▸ Provided information
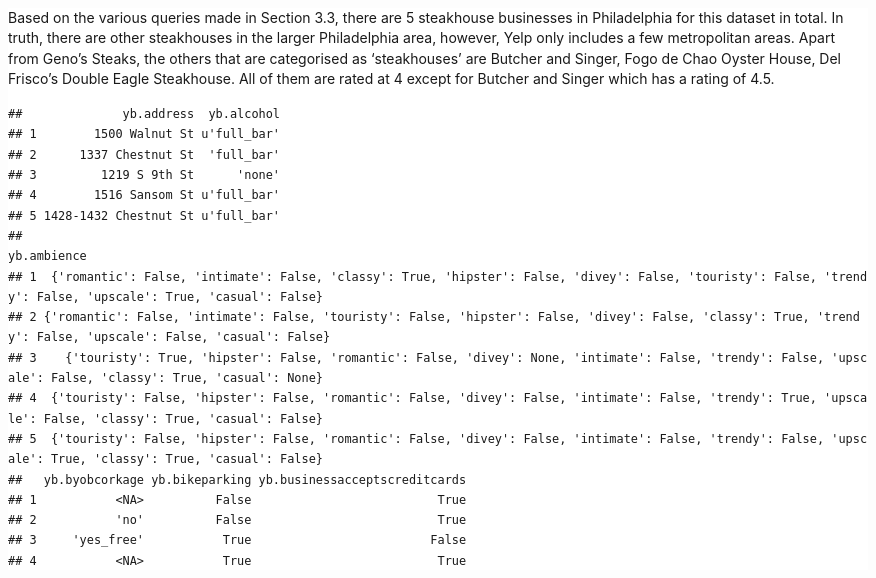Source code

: Based on the various queries made in Section 3.3, there are 5 steakhouse
businesses in Philadelphia for this dataset in total. In truth, there
are other steakhouses in the larger Philadelphia area, however, Yelp
only includes a few metropolitan areas. Apart from Geno’s Steaks, the
others that are categorised as ‘steakhouses’ are Butcher and Singer,
Fogo de Chao Oyster House, Del Frisco’s Double Eagle Steakhouse. All of
them are rated at 4 except for Butcher and Singer which has a rating of
4.5.

    ##              yb.address  yb.alcohol
    ## 1        1500 Walnut St u'full_bar'
    ## 2      1337 Chestnut St  'full_bar'
    ## 3         1219 S 9th St      'none'
    ## 4        1516 Sansom St u'full_bar'
    ## 5 1428-1432 Chestnut St u'full_bar'
    ##                                                                                                                                                       yb.ambience
    ## 1  {'romantic': False, 'intimate': False, 'classy': True, 'hipster': False, 'divey': False, 'touristy': False, 'trendy': False, 'upscale': True, 'casual': False}
    ## 2 {'romantic': False, 'intimate': False, 'touristy': False, 'hipster': False, 'divey': False, 'classy': True, 'trendy': False, 'upscale': False, 'casual': False}
    ## 3    {'touristy': True, 'hipster': False, 'romantic': False, 'divey': None, 'intimate': False, 'trendy': False, 'upscale': False, 'classy': True, 'casual': None}
    ## 4  {'touristy': False, 'hipster': False, 'romantic': False, 'divey': False, 'intimate': False, 'trendy': True, 'upscale': False, 'classy': True, 'casual': False}
    ## 5  {'touristy': False, 'hipster': False, 'romantic': False, 'divey': False, 'intimate': False, 'trendy': False, 'upscale': True, 'classy': True, 'casual': False}
    ##   yb.byobcorkage yb.bikeparking yb.businessacceptscreditcards
    ## 1           <NA>          False                          True
    ## 2           'no'          False                          True
    ## 3     'yes_free'           True                         False
    ## 4           <NA>           True                          True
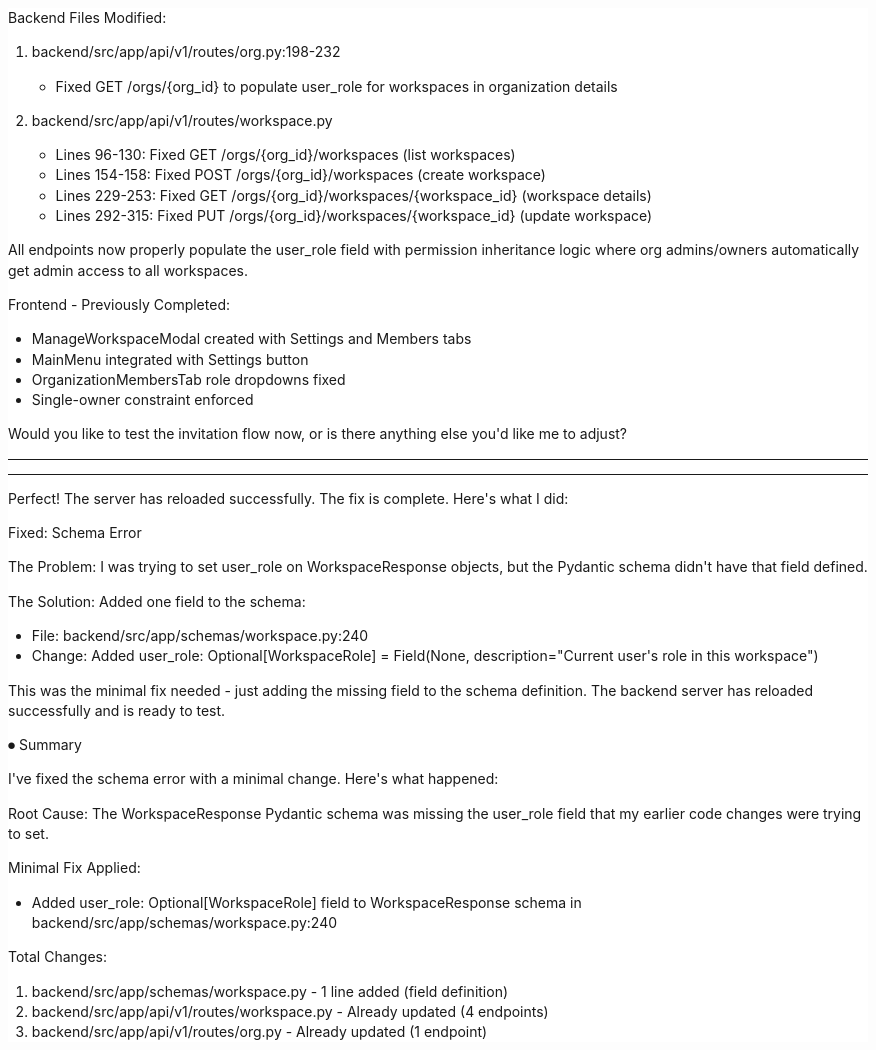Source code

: Backend Files Modified:

1. backend/src/app/api/v1/routes/org.py:198-232

   - Fixed GET /orgs/{org_id} to populate user_role for workspaces in organization details

2. backend/src/app/api/v1/routes/workspace.py

   - Lines 96-130: Fixed GET /orgs/{org_id}/workspaces (list workspaces)
   - Lines 154-158: Fixed POST /orgs/{org_id}/workspaces (create workspace)
   - Lines 229-253: Fixed GET /orgs/{org_id}/workspaces/{workspace_id} (workspace details)
   - Lines 292-315: Fixed PUT /orgs/{org_id}/workspaces/{workspace_id} (update workspace)

All endpoints now properly populate the user_role field with permission inheritance logic where org admins/owners automatically get admin access to all workspaces.

Frontend - Previously Completed:

- ManageWorkspaceModal created with Settings and Members tabs
- MainMenu integrated with Settings button
- OrganizationMembersTab role dropdowns fixed
- Single-owner constraint enforced

Would you like to test the invitation flow now, or is there anything else you'd like me to adjust?

---

---

Perfect! The server has reloaded successfully. The fix is complete. Here's what I did:

Fixed: Schema Error

The Problem: I was trying to set user_role on WorkspaceResponse objects, but the Pydantic schema didn't have that field defined.

The Solution: Added one field to the schema:

- File: backend/src/app/schemas/workspace.py:240
- Change: Added user_role: Optional[WorkspaceRole] = Field(None, description="Current user's role in this workspace")

This was the minimal fix needed - just adding the missing field to the schema definition. The backend server has reloaded successfully and is ready to test.

⏺ Summary

I've fixed the schema error with a minimal change. Here's what happened:

Root Cause: The WorkspaceResponse Pydantic schema was missing the user_role field that my earlier code changes were trying to set.

Minimal Fix Applied:

- Added user_role: Optional[WorkspaceRole] field to WorkspaceResponse schema in backend/src/app/schemas/workspace.py:240

Total Changes:

1. backend/src/app/schemas/workspace.py - 1 line added (field definition)
2. backend/src/app/api/v1/routes/workspace.py - Already updated (4 endpoints)
3. backend/src/app/api/v1/routes/org.py - Already updated (1 endpoint)
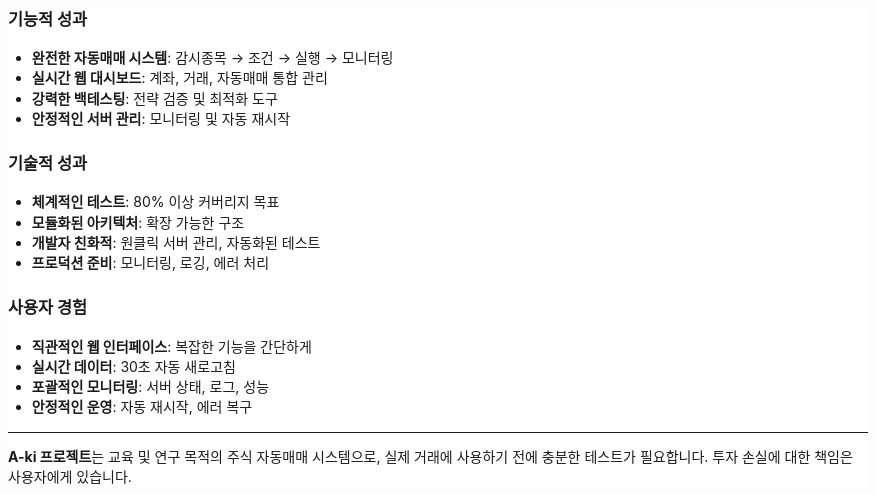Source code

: ### 기능적 성과
- **완전한 자동매매 시스템**: 감시종목 → 조건 → 실행 → 모니터링
- **실시간 웹 대시보드**: 계좌, 거래, 자동매매 통합 관리
- **강력한 백테스팅**: 전략 검증 및 최적화 도구
- **안정적인 서버 관리**: 모니터링 및 자동 재시작

### 기술적 성과
- **체계적인 테스트**: 80% 이상 커버리지 목표
- **모듈화된 아키텍처**: 확장 가능한 구조
- **개발자 친화적**: 원클릭 서버 관리, 자동화된 테스트
- **프로덕션 준비**: 모니터링, 로깅, 에러 처리

### 사용자 경험
- **직관적인 웹 인터페이스**: 복잡한 기능을 간단하게
- **실시간 데이터**: 30초 자동 새로고침
- **포괄적인 모니터링**: 서버 상태, 로그, 성능
- **안정적인 운영**: 자동 재시작, 에러 복구

---

**A-ki 프로젝트**는 교육 및 연구 목적의 주식 자동매매 시스템으로, 실제 거래에 사용하기 전에 충분한 테스트가 필요합니다. 투자 손실에 대한 책임은 사용자에게 있습니다. 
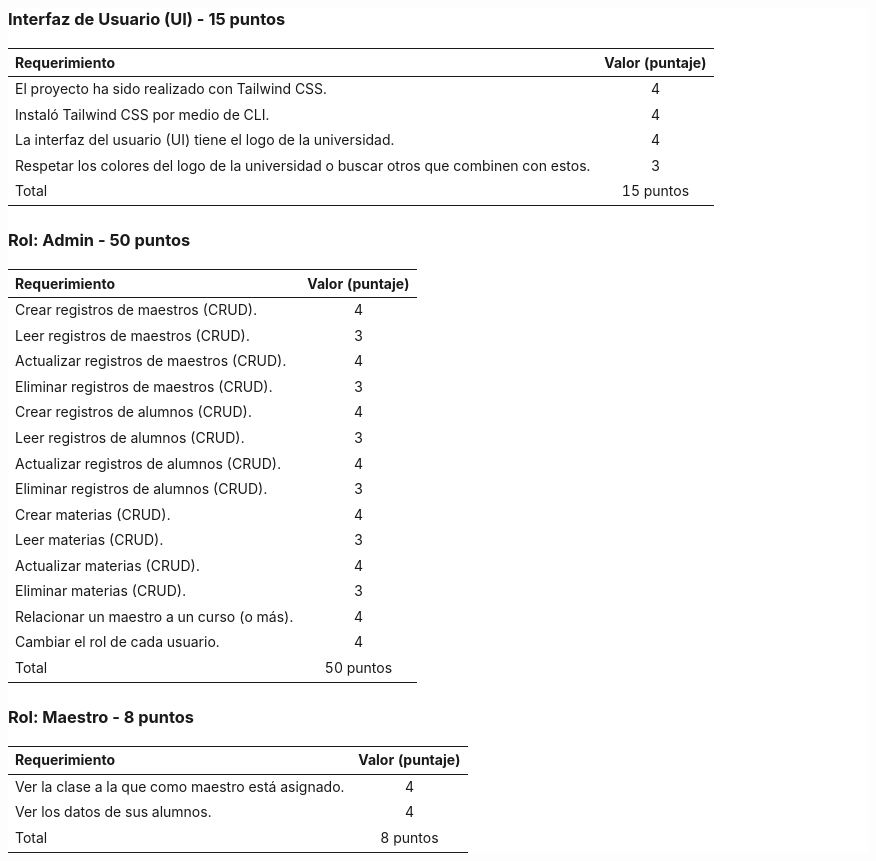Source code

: ### Interfaz de Usuario (UI) - 15 puntos

| Requerimiento                                                                          | Valor (puntaje) |
| :------------------------------------------------------------------------------------- | :-------------: |
| El proyecto ha sido realizado con Tailwind CSS.                                        |        4        |
| Instaló Tailwind CSS por medio de CLI.                                                 |        4        |
| La interfaz del usuario (UI) tiene el logo de la universidad.                          |        4        |
| Respetar los colores del logo de la universidad o buscar otros que combinen con estos. |        3        |
| Total                                                                                  |    15 puntos    |

### Rol: Admin - 50 puntos

| Requerimiento                             | Valor (puntaje) |
| :---------------------------------------- | :-------------: |
| Crear registros de maestros (CRUD).       |        4        |
| Leer registros de maestros (CRUD).        |        3        |
| Actualizar registros de maestros (CRUD).  |        4        |
| Eliminar registros de maestros (CRUD).    |        3        |
| Crear registros de alumnos (CRUD).        |        4        |
| Leer registros de alumnos (CRUD).         |        3        |
| Actualizar registros de alumnos (CRUD).   |        4        |
| Eliminar registros de alumnos (CRUD).     |        3        |
| Crear materias (CRUD).                    |        4        |
| Leer materias (CRUD).                     |        3        |
| Actualizar materias (CRUD).               |        4        |
| Eliminar materias (CRUD).                 |        3        |
| Relacionar un maestro a un curso (o más). |        4        |
| Cambiar el rol de cada usuario.           |        4        |
| Total                                     |    50 puntos    |

### Rol: Maestro - 8 puntos

| Requerimiento                                     | Valor (puntaje) |
| :------------------------------------------------ | :-------------: |
| Ver la clase a la que como maestro está asignado. |        4        |
| Ver los datos de sus alumnos.                     |        4        |
| Total                                             |    8 puntos     |
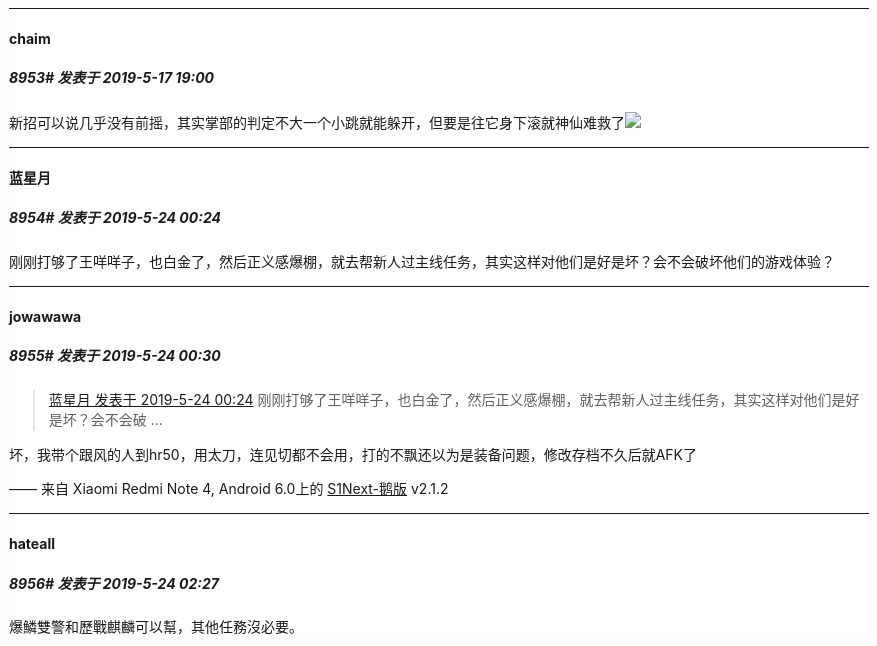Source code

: 





-----

####  chaim  
##### 8953#       发表于 2019-5-17 19:00




新招可以说几乎没有前摇，其实掌部的判定不大一个小跳就能躲开，但要是往它身下滚就神仙难救了<img src="https://static.saraba1st.com/image/smiley/face2017/068.png" referrerpolicy="no-referrer">







-----

####  蓝星月  
##### 8954#       发表于 2019-5-24 00:24




刚刚打够了王咩咩子，也白金了，然后正义感爆棚，就去帮新人过主线任务，其实这样对他们是好是坏？会不会破坏他们的游戏体验？







-----

####  jowawawa  
##### 8955#       发表于 2019-5-24 00:30



<blockquote><a href="httphttps://bbs.saraba1st.com/2b/forum.php?mod=redirect&amp;goto=findpost&amp;pid=43826553&amp;ptid=1515235" target="_blank">蓝星月 发表于 2019-5-24 00:24</a>
刚刚打够了王咩咩子，也白金了，然后正义感爆棚，就去帮新人过主线任务，其实这样对他们是好是坏？会不会破 ...</blockquote>
坏，我带个跟风的人到hr50，用太刀，连见切都不会用，打的不飘还以为是装备问题，修改存档不久后就AFK了

—— 来自 Xiaomi Redmi Note 4, Android 6.0上的 [S1Next-鹅版](https://github.com/ykrank/S1-Next/releases) v2.1.2







-----

####  hateall  
##### 8956#       发表于 2019-5-24 02:27




爆鱗雙警和歷戰麒麟可以幫，其他任務沒必要。
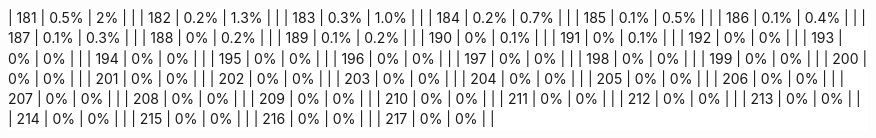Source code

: | 181 | 0.5% | 2% |  |
| 182 | 0.2% | 1.3% |  |
| 183 | 0.3% | 1.0% |  |
| 184 | 0.2% | 0.7% |  |
| 185 | 0.1% | 0.5% |  |
| 186 | 0.1% | 0.4% |  |
| 187 | 0.1% | 0.3% |  |
| 188 | 0% | 0.2% |  |
| 189 | 0.1% | 0.2% |  |
| 190 | 0% | 0.1% |  |
| 191 | 0% | 0.1% |  |
| 192 | 0% | 0% |  |
| 193 | 0% | 0% |  |
| 194 | 0% | 0% |  |
| 195 | 0% | 0% |  |
| 196 | 0% | 0% |  |
| 197 | 0% | 0% |  |
| 198 | 0% | 0% |  |
| 199 | 0% | 0% |  |
| 200 | 0% | 0% |  |
| 201 | 0% | 0% |  |
| 202 | 0% | 0% |  |
| 203 | 0% | 0% |  |
| 204 | 0% | 0% |  |
| 205 | 0% | 0% |  |
| 206 | 0% | 0% |  |
| 207 | 0% | 0% |  |
| 208 | 0% | 0% |  |
| 209 | 0% | 0% |  |
| 210 | 0% | 0% |  |
| 211 | 0% | 0% |  |
| 212 | 0% | 0% |  |
| 213 | 0% | 0% |  |
| 214 | 0% | 0% |  |
| 215 | 0% | 0% |  |
| 216 | 0% | 0% |  |
| 217 | 0% | 0% |  |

▸ About this exercise
In the listing, find every line with the word "Settings" and return it.

▸ Answer for the task
- ManageWorkspaceModal created with Settings and Members tabs
- MainMenu integrated with Settings button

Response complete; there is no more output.